Начались речи. Первым поднялся господин в длиннополом сюртуке. Он говорил всегда и везде. Затем и пришел сюда, чтоб постучаться лишний раз в человеческие сердца. С вытянутой худой шеей, с порывистыми неровными движениями, он развивал не очень складно свою обычную тему, которая вот уже несколько лет волнует его, которой он отдал свое время и силы. Говорил о положении беженского юношества и детей. Слова были искренни, нарисованная картина печальна, но все, о чем говорил он, было давно известно, совсем не соответствовало настроению общества, казалось скучным и не имело никакого отношения к юбилею. В конце речи оратор с явной натяжкой связал дело помощи не то с бывшими, не то с будущими заслугами Мутьянова и закончил тостом.

Затем говорил великолепный экс-дипломат, помахивая изящным жестом своим пенсне, ажурно нанизывая фразы; поиграл словом «новобрачные» — в меру фривольно; говорил тонко, остроумно, ровно три минуты и ровно ничего не сказал. Тост его был принят с большим шумом и подъемом. Вспомнили и подхватили:

— Горько!

Через стол по рукам прошла записка, адресованная соседу Рунова. Тот взял ее и, держа на большом расстоянии от глаз — настолько, что княгиня успела разобрать ее, прочел:

«Неловко. Вы больше других знаете Тер-Мутьяновых. Скажите несколько слов».

Ответил, водя золотым карандашиком поперек текста: «К сожалению, я не оратор и не свадебный генерал».

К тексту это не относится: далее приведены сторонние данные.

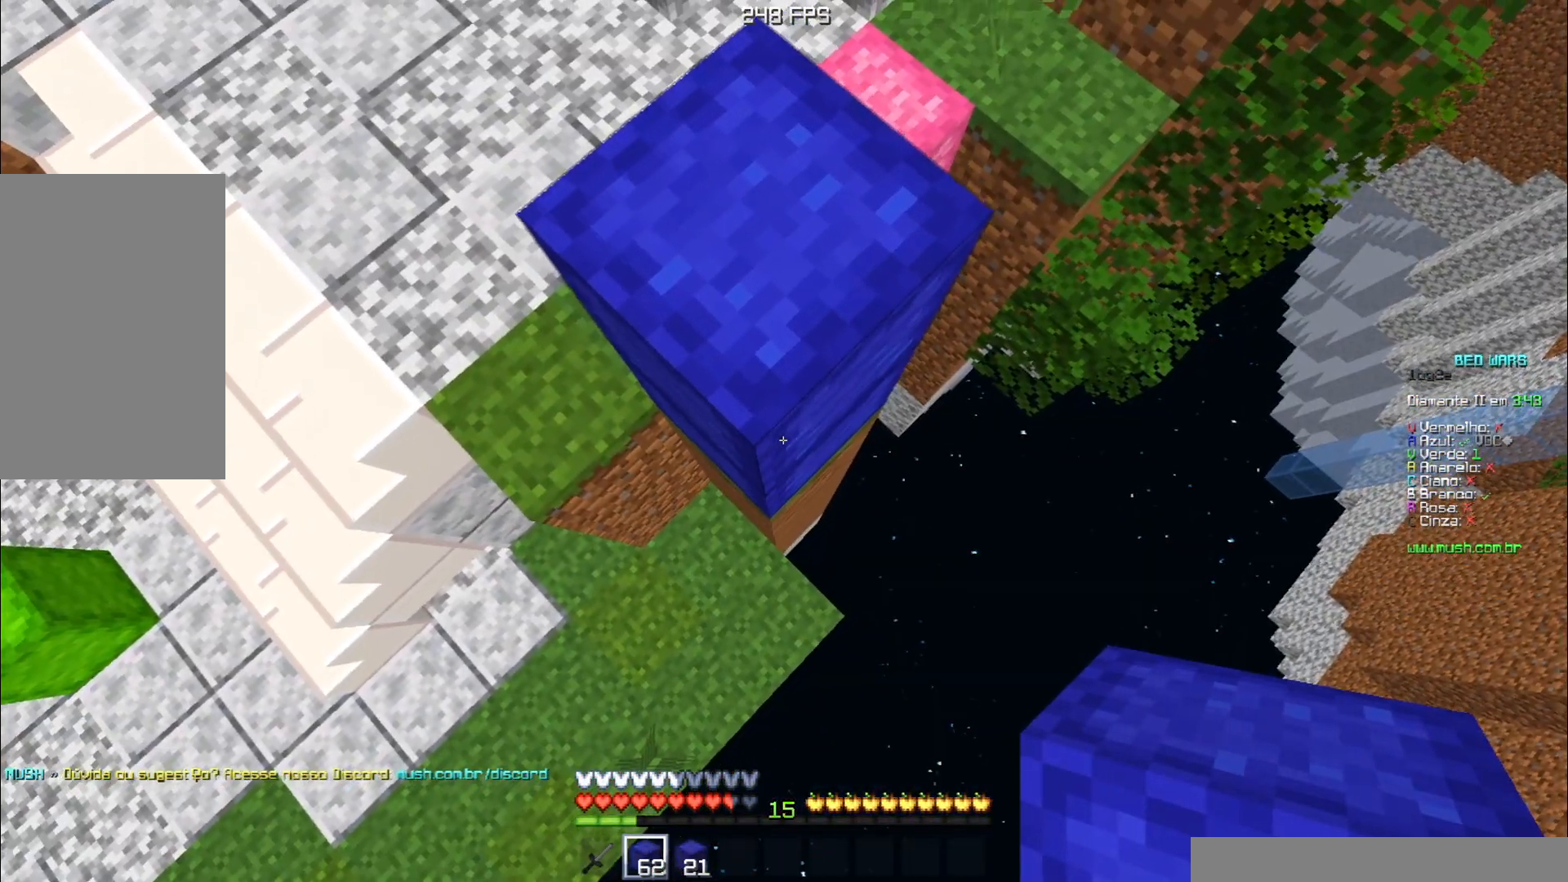
{"keys": ["s"], "events": [[150, "d", "down"], [284, "d", "up"], [334, "s", "down"]]}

От выпитого вина или от общего оживления настроение его стало благодушнее. Он снова покосился на Рунова. «Как идиотски посадили!..» Захотелось развлечься разговором хоть с этим угрюмым, молчаливым соседом. «С благотворительной целью»…

— Вы были в белой армии?

— Да, в Добровольческой.

— В каком чине?

— Ушел полковником.

— Скажите, как вы объясняете причины провала движения?..

— Трудный вопрос. Они многочисленны и сложны, и притом всеобщи…

— Конечно. Но главные, главные! Я считаю аграрную политику вашего командования первопричиной неуспеха. С идеологией «помещичьих шарабанов» идти на Москву — это было безумием.

— Поверьте, что ни я, ни многие тысячи добровольцев не тащили за собой этих «шарабанов». К тому же огромное большинство из нас в них отроду не ездило. Были иные, более высокие побуждения.

— Да, но ваши вожди! Не было, к сожалению, Пожарских…

Тем же тоном Рунов перебил:

— Не было, к сожалению, Мининых…

Собеседник откинулся на спинку стула и взглянул недовольно на Рунова: «Стоит ли разговаривать?» Однако продолжал:

— Не было ясных, понятных и близких массе лозунгов. И прежде всего: земля — крестьянам!

Рунов перебил опять:

— Фабрики — владельцам! Промышленник рассердился.

— А, вы также придерживаетесь этой элементарной, чтобы не сказать хуже, концепции… Удивительно, как люди не хотят понять разницы между голой хищнической эксплуатацией крестьянского труда и просвещенным руководством торгово-промышленными предприятиями, требующими таланта, гения даже, пробивающим пути, завоевывающим рынки, созидающим экономическую мощь государства.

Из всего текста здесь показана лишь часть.